Abwechslung dank der Kunden

Abwechslung versprechen ebenfalls die so unterschiedlichen Kundenaufträge. Mal seien es Fensterbänke, dann wieder Bodenbelag. „Man macht nicht jeden Tag das Gleiche.“ Tobias Glombitza könnte sich nicht vorstellen, nur am Fließband zu stehen. Auch restauratorische Arbeiten gehören dazu. Als Beispiel nennt er das Zusammensetzen des Unionsdenkmals in der Nicolai-Kirche, die Reparatur des Rolandes und die Rekonstruktion des Toskanischen Brunnens auf dem Markt in Zerbst.
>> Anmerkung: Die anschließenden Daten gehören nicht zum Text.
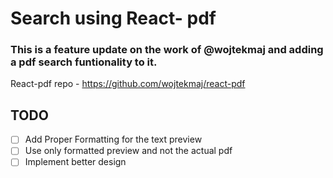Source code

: # Search using React- pdf

### This is a feature update on the work of @wojtekmaj and adding a pdf search funtionality to it.

React-pdf repo - https://github.com/wojtekmaj/react-pdf

## TODO
- [ ] Add Proper Formatting for the text preview
- [ ] Use only formatted preview and not the actual pdf
- [ ] Implement better design  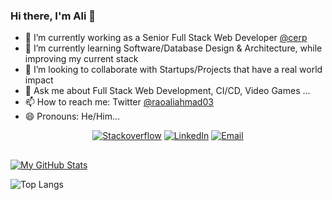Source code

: ### Hi there, I'm Ali 👋

<!--
**raoaliahmad/raoaliahmad** is a ✨ _special_ ✨ repository because its `README.md` (this file) appears on your GitHub profile.

Here are some ideas to get you started:
-->

- 🔭 I’m currently working as a Senior Full Stack Web Developer [@cerp](https://cerp.org.pk/)
- 🌱 I’m currently learning Software/Database Design & Architecture, while improving my current stack 
- 👯 I’m looking to collaborate with Startups/Projects that have a real world impact
- 💬 Ask me about Full Stack Web Development, CI/CD, Video Games  ...
- 📫 How to reach me: Twitter [@raoaliahmad03](https://twitter.com/@raoaliahmad03)
- 😄 Pronouns: He/Him...

<p align="center">
  <a href="https://dev.to/m_ahmad"><img alt="Stackoverflow" src="https://img.shields.io/badge/Dev.to-Ahmad-blue?style=flat-square&logo=dev-to"></a>
  <a href="https://www.linkedin.com/in/rao-ali-ahmad-a25829130/"><img alt="LinkedIn" src="https://img.shields.io/badge/LinkedIn-Ali%20Ahmad-blue?style=flat-square&logo=linkedin"></a>
  <a href="mailto:raoaliahmad03@gmail.com"><img alt="Email" src="https://img.shields.io/badge/Email-raoaliahmad03@gmail.com-blue?style=flat-square&logo=gmail"></a>
</p>

##

[![My GitHub Stats](https://github-readme-stats.vercel.app/api?username=raoaliahmad&show_icons=true)](https://github.com/raoaliahmad)

![Top Langs](https://github-readme-stats.vercel.app/api/top-langs/?username=raoaliahmad&show_icons=true&layout=compact&theme=vue)
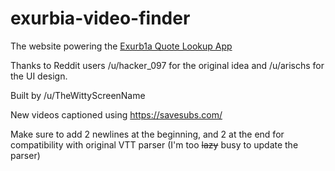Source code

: # exurbia-video-finder

The website powering the [Exurb1a Quote Lookup App](https://exurb1a.herokuapp.com/)

Thanks to Reddit users /u/hacker_097 for the original idea and /u/arischs for the UI design.

Built by /u/TheWittyScreenName

New videos captioned using https://savesubs.com/ 

Make sure to add 2 newlines at the beginning, and 2 at the end for compatibility with original VTT parser (I'm too ~~lazy~~ busy to update the parser)
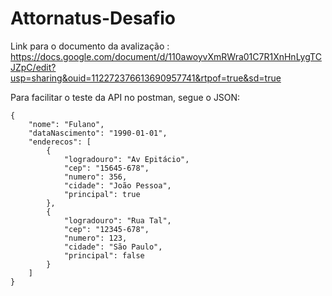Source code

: # Attornatus-Desafio

Link para o documento da avalização : https://docs.google.com/document/d/110awoyvXmRWra01C7R1XnHnLygTCJZpC/edit?usp=sharing&ouid=112272376613690957741&rtpof=true&sd=true


Para facilitar o teste da API no postman, segue o JSON:  


    {
        "nome": "Fulano",  
        "dataNascimento": "1990-01-01",  
        "enderecos": [
            {
                "logradouro": "Av Epitácio",
                "cep": "15645-678",
                "numero": 356,
                "cidade": "João Pessoa",
                "principal": true
            },
            {
                "logradouro": "Rua Tal",
                "cep": "12345-678",
                "numero": 123,
                "cidade": "São Paulo",
                "principal": false
            }
        ]
    }
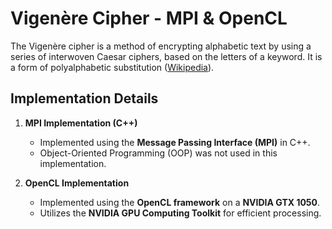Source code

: # Vigenère Cipher - MPI & OpenCL

The Vigenère cipher is a method of encrypting alphabetic text by using a series of interwoven Caesar ciphers, based on the letters of a keyword. It is a form of polyalphabetic substitution ([Wikipedia](https://en.wikipedia.org/wiki/Vigen%C3%A8re_cipher)).

## Implementation Details

1. **MPI Implementation (C++)**
   - Implemented using the **Message Passing Interface (MPI)** in C++.
   - Object-Oriented Programming (OOP) was not used in this implementation.

2. **OpenCL Implementation**
   - Implemented using the **OpenCL framework** on a **NVIDIA GTX 1050**.
   - Utilizes the **NVIDIA GPU Computing Toolkit** for efficient processing.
„Ich bin gern ein guter Handwerker“, sagt Tobias Glombitza und lächelt. Es liegt ihm, etwas mit eigenen Händen zu schaffen. Das Motto des diesjährigen Handwerkstages „Wir wissen, was wir tun“ passt zu ihm und seinem Bruder. Mit dem Slogan soll nicht nur auf die Bedeutung und Leistung des Handwerks aufmerksam gemacht werden, sondern ebenfalls für selbiges geworben werden.

Betrieb sucht nach Azubis

Denn es mangelt an Nachwuchs, die Zahl der Auszubildenden geht zurück. Gab es im Bezirk der Handwerkskammer Halle (Saale), zu dem Zerbst gehört, 2008 noch knapp über 7000 Lehrlinge, waren es 2019 nur noch rund 3400, wie der Blick in die Statistik zeigt.

Auch die Firma Keck spürt diese Entwicklung. Der Betrieb bildet neben Steinmetzen und Steinbildhauern ebenfalls Natursteinmechaniker aus. Allerdings fehlt es derzeit an interessierten jungen Leuten.